Document segment —

○ ○ ○

Although there are few excellent posts about this function uses (for example, Chris Webb, Gil Raviv, PowerPivotPro, KenR), I always I always lacked a more “clear” description — «How it actually works?» or «Why don’t it work?» and, at last, «What did the developers kept in mind when create this function?»
As usual, MSDN help article is laconical:
Generates a list of values given four functions that generate the initial value initial , test against a condition condition , and if successful select the result and generate the next value next . An optional parameter, selector , may also be specified.
Will you receive a list of four elements? Do you want to use an optional selector? Really? Why not?
In abandoned Power Query Formula Reference (August 2015) we can find the more clear description:
Generates a list from a value function, a condition function, a next function, and an optional transformation function on the values.
At least it is obvious that this function takes 4 arguments, all of type function:
List.Generate(initial as function, condition as function, next as function, optional selector as nullable function) as list
Actually List.Generate uses quite simple loop algorythm. When creating an element of a new list, List.Generate evaluates a some variable (lets call it CurrentValue), which then passed from one argument-function to another in a loop:
As you can see from this not-so-technical description, the important difference of List.Generate from other iterator functions of M language is that almost all of others working in “For Each…Next” style (they have a fixed list to loop over), while List.Generate uses other logic – “Do While…Loop”, checking the condition before loop iteration. Subsequently, the number of elements in created list is limited only with “While” condition.

○ ○ ○

Supplied material —

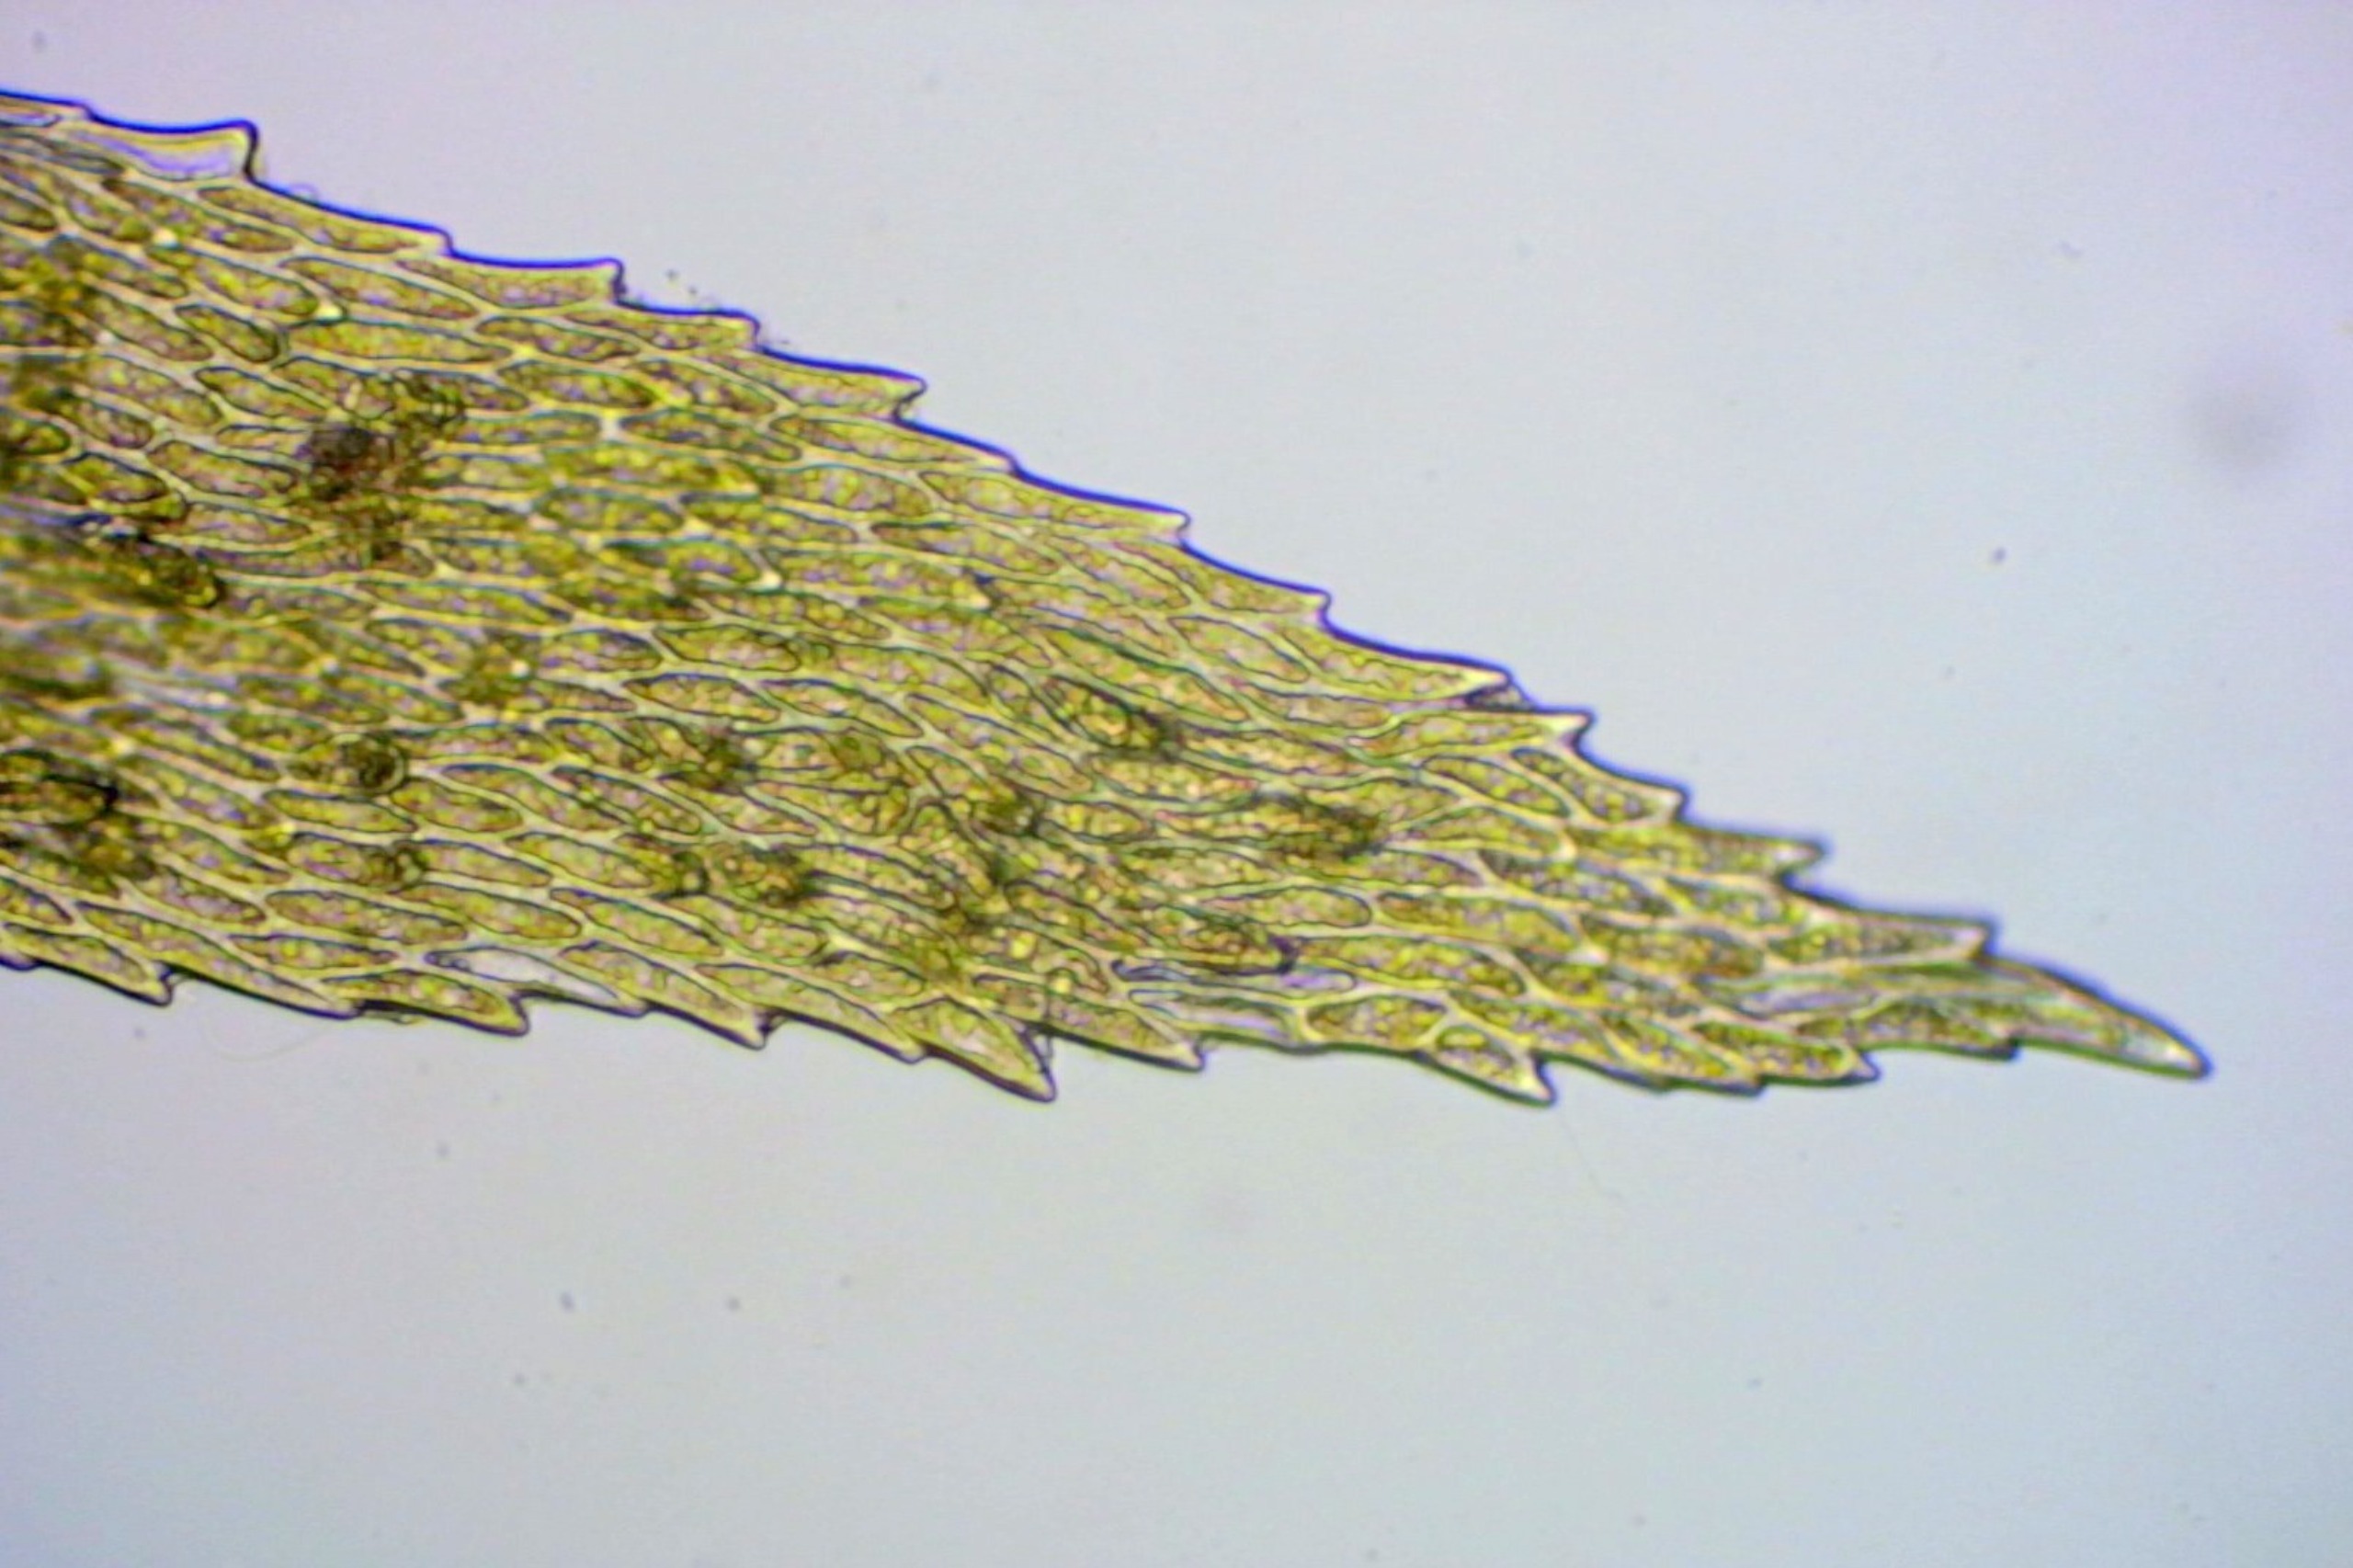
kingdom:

○ ○ ○

Written request —
Copy the List.Generate passage again, starting at "Will you receive" and ending at "on the values.", and switch each "optional" to "extra".

Output for this task —
Will you receive a list of four elements? Do you want to use an extra selector? Really? Why not?
In abandoned Power Query Formula Reference (August 2015) we can find the more clear description:
Generates a list from a value function, a condition function, a next function, and an extra transformation function on the values.